• [HOW TO COMPLETE THIS TASK]
Transcribe the stretch of entries below from the line with "right knee: (585, 449)" through the line with "left hip: (880, 497)", exactly and with both ends included; leave out all other lines.

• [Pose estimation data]
• • •
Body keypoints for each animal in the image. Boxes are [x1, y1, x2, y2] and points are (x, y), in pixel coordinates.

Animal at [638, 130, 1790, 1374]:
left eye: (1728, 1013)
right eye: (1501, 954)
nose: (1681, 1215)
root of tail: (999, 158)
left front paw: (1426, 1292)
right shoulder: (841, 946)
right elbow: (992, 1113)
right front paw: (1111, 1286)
• • •
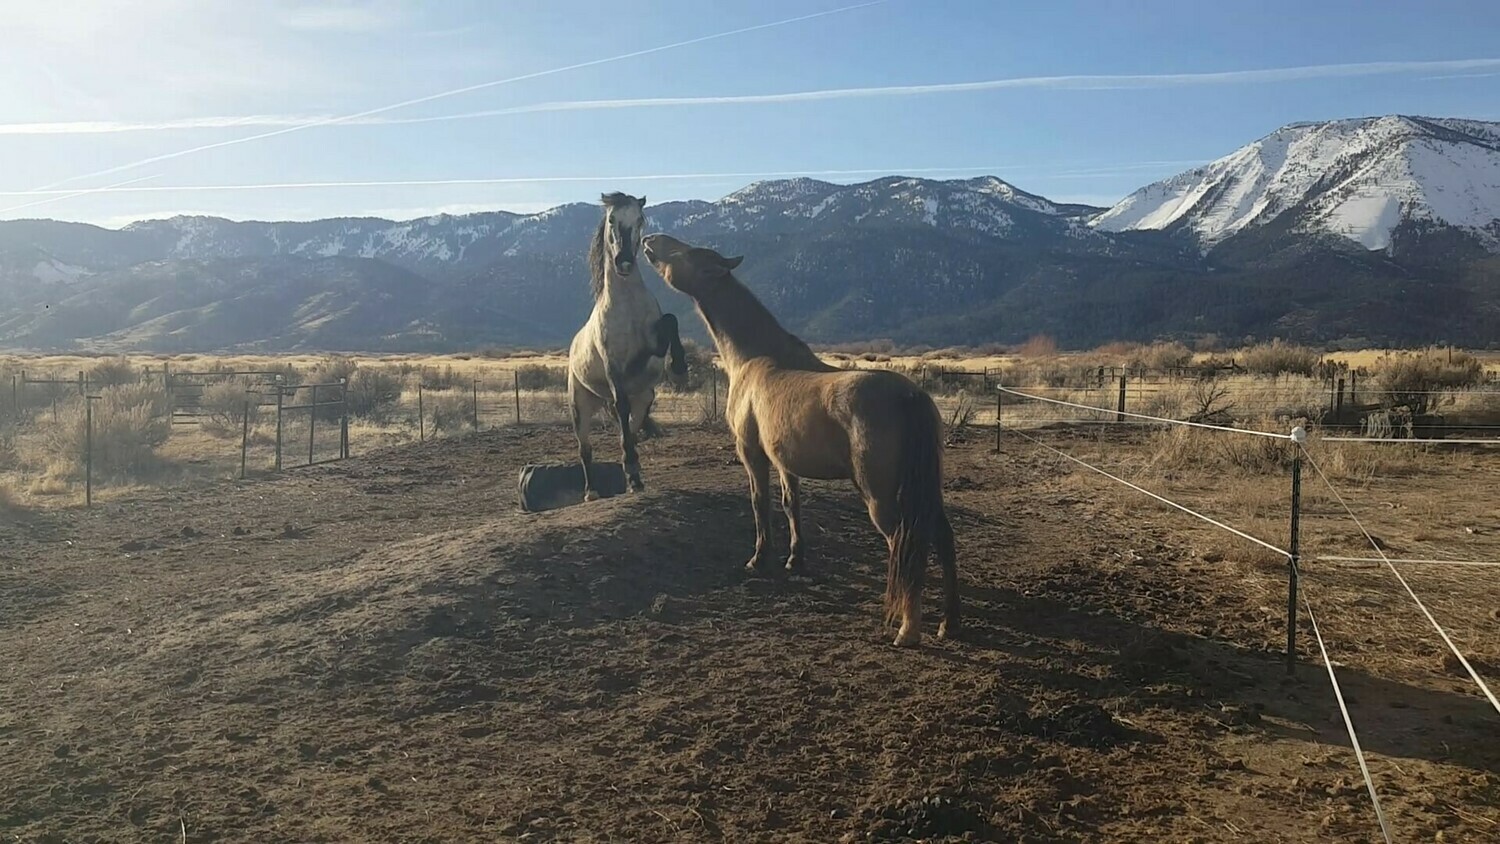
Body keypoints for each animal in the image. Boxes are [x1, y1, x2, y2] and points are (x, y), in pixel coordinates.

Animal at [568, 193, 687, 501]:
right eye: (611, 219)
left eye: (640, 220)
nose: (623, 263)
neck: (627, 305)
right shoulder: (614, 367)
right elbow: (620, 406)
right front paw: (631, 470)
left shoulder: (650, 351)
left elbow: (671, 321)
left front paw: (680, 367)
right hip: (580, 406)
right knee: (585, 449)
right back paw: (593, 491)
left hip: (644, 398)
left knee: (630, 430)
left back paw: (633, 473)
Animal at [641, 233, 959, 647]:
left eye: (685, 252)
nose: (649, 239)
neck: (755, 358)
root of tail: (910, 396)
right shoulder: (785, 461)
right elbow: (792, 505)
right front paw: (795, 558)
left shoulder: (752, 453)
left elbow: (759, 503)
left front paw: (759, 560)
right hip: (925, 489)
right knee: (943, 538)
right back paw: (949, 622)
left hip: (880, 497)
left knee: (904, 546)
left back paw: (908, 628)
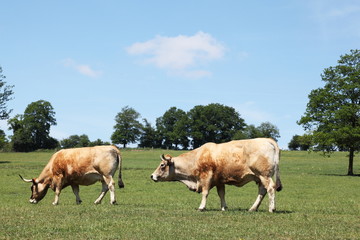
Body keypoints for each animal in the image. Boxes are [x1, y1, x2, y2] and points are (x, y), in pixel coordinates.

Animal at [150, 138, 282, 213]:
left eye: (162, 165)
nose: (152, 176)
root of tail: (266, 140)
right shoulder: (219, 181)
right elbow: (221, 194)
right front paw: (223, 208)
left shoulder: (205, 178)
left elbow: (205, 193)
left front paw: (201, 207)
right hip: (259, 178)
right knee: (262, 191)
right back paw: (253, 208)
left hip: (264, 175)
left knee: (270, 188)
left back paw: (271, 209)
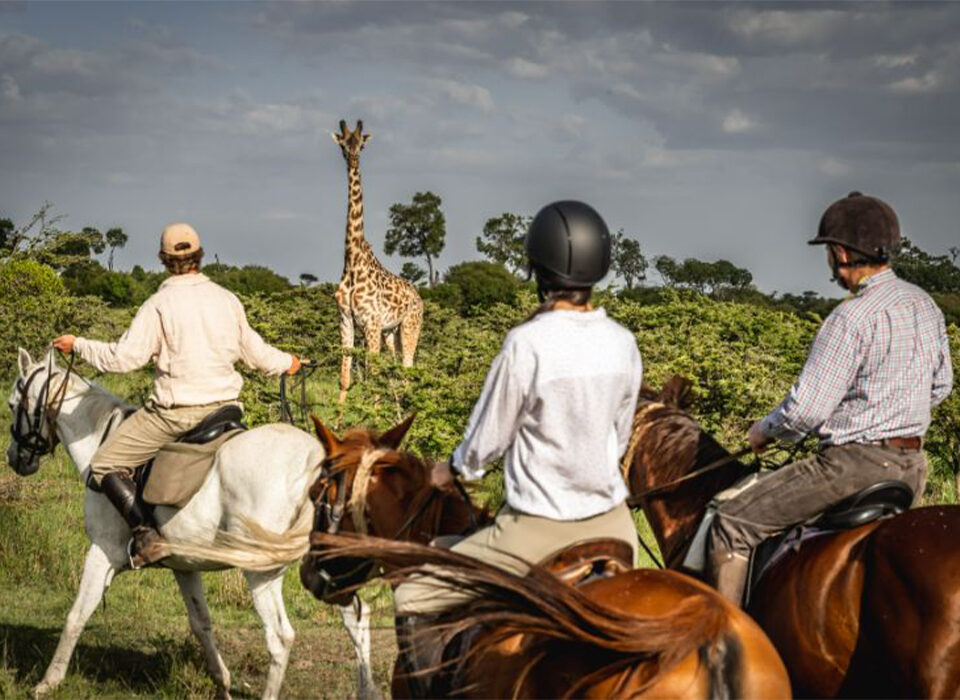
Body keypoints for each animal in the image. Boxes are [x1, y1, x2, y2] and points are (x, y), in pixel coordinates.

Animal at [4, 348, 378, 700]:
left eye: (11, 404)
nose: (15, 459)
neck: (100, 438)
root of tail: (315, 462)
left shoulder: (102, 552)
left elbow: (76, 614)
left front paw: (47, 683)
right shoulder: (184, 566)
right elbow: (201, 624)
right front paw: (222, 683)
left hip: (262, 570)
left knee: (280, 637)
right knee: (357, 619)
• • •
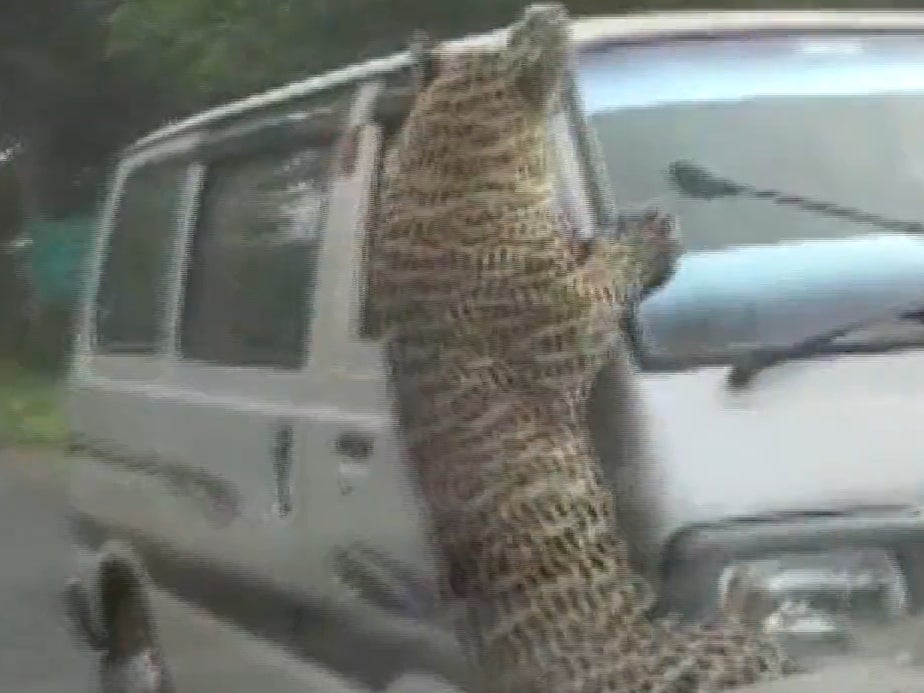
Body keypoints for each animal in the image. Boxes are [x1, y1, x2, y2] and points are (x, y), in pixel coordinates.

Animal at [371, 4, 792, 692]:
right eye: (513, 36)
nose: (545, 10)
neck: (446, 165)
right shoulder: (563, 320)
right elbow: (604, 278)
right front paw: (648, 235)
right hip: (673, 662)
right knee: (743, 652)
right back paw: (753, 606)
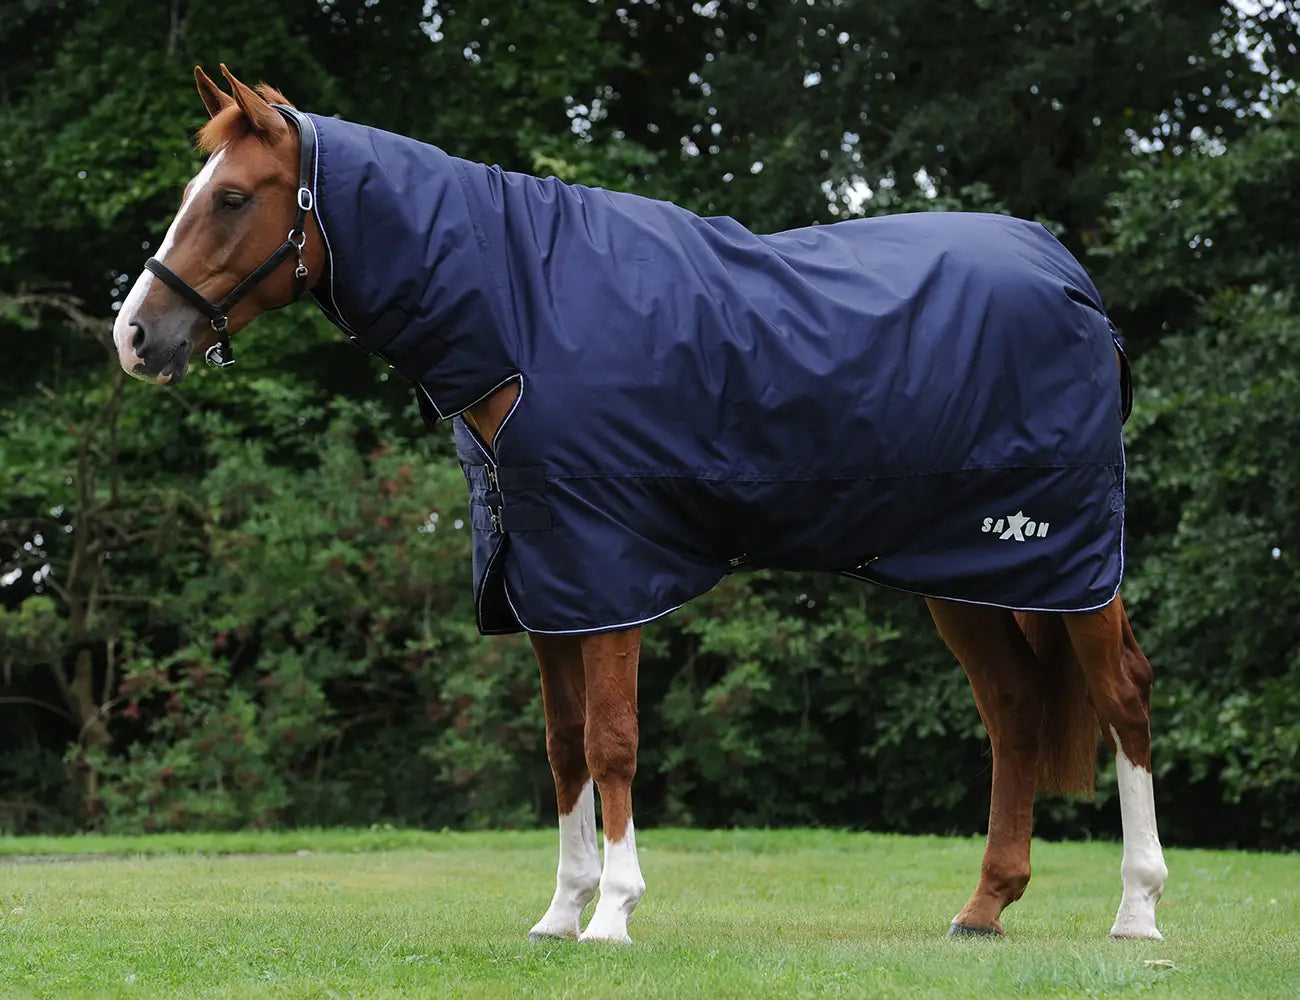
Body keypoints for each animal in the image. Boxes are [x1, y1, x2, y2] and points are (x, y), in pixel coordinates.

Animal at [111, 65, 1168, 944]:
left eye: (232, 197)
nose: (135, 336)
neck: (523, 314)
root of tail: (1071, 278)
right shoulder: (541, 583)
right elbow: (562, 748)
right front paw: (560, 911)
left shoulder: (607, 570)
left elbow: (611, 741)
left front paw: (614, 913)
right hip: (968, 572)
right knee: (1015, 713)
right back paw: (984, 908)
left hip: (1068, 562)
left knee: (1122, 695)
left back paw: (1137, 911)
• • •
• [EXERCISE RESPONSE]
right knee: (585, 449)
right back paw: (593, 491)
left hip: (644, 398)
left knee: (630, 430)
left back paw: (633, 473)
Animal at [641, 233, 959, 647]:
left eye: (685, 252)
nose: (649, 239)
neck: (755, 358)
root of tail: (910, 396)
right shoulder: (785, 461)
right elbow: (792, 505)
right front paw: (795, 558)
left shoulder: (752, 453)
left elbow: (759, 503)
left front paw: (759, 560)
right hip: (925, 489)
right knee: (943, 538)
right back paw: (949, 622)
left hip: (880, 497)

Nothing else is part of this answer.